Please write out the full listing beneath this line exactly, skipping its images.

_Dataset extract:_
/---
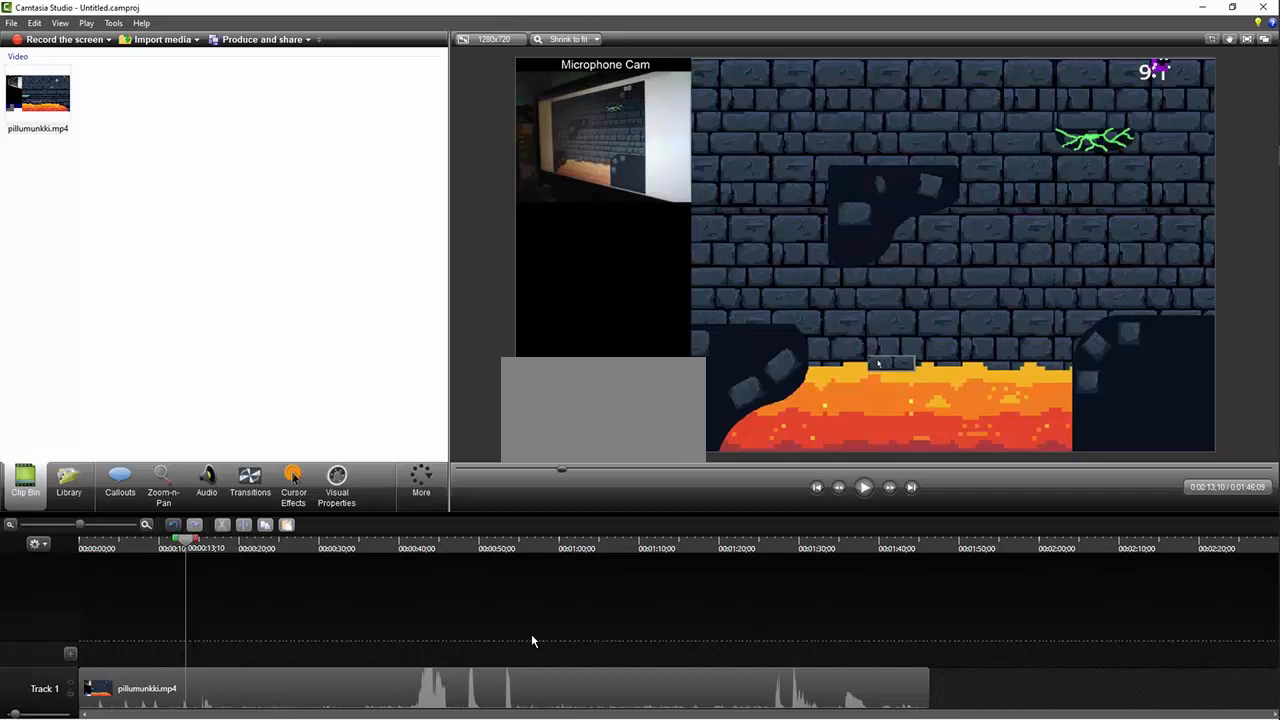
{"keys": ["right", "z"], "events": []}
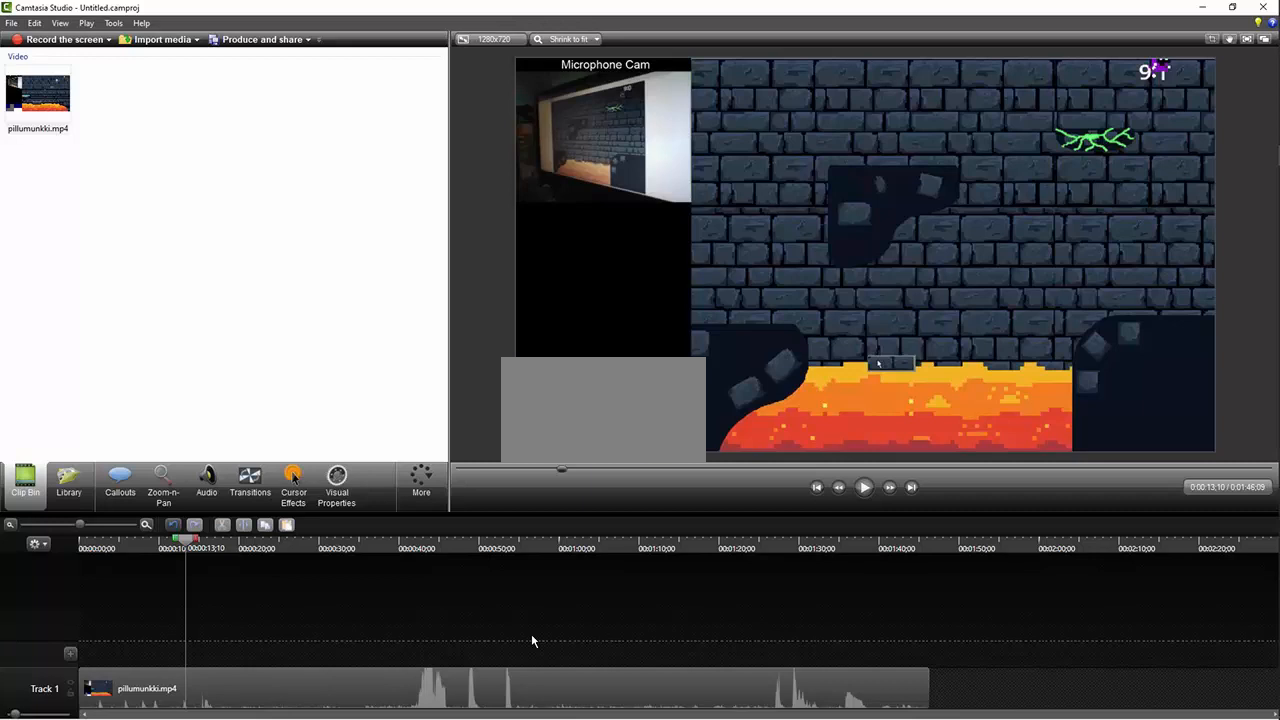
{"keys": ["right", "z"], "events": []}
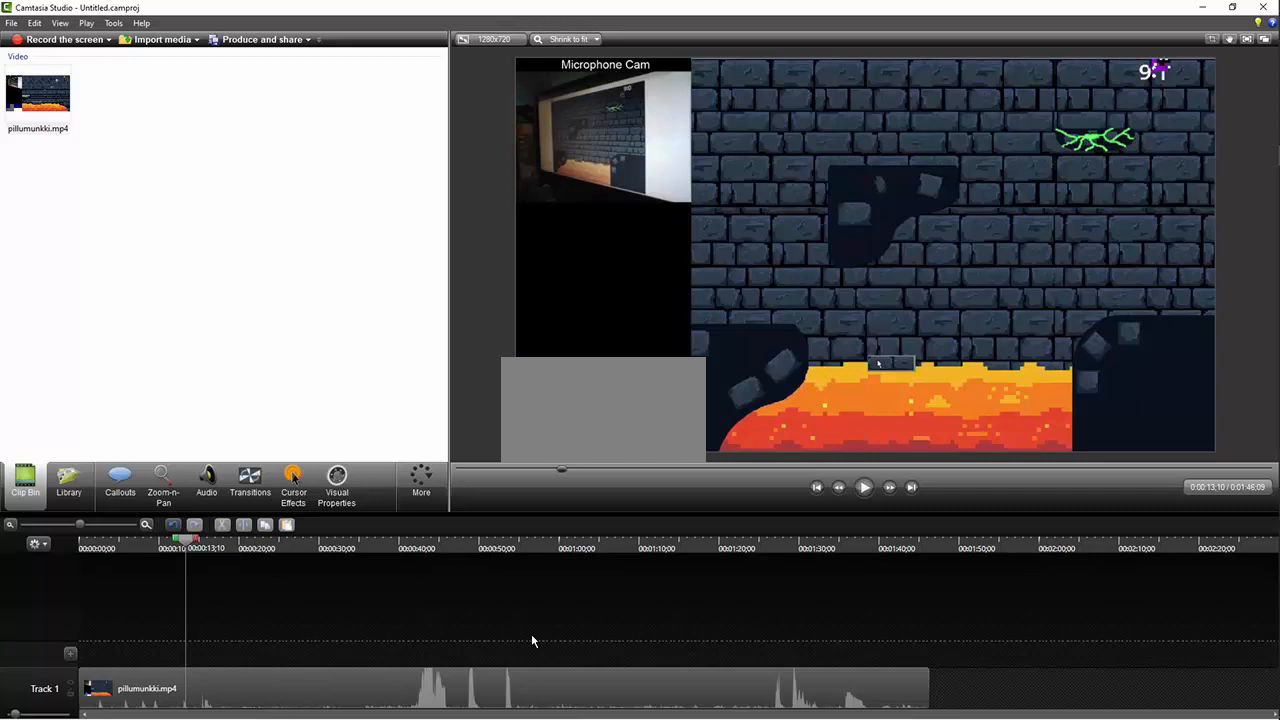
{"keys": ["right", "z"], "events": []}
\---
_Task answer:_
{"keys": ["right", "z"], "events": []}
{"keys": ["right", "z"], "events": []}
{"keys": ["right", "z"], "events": []}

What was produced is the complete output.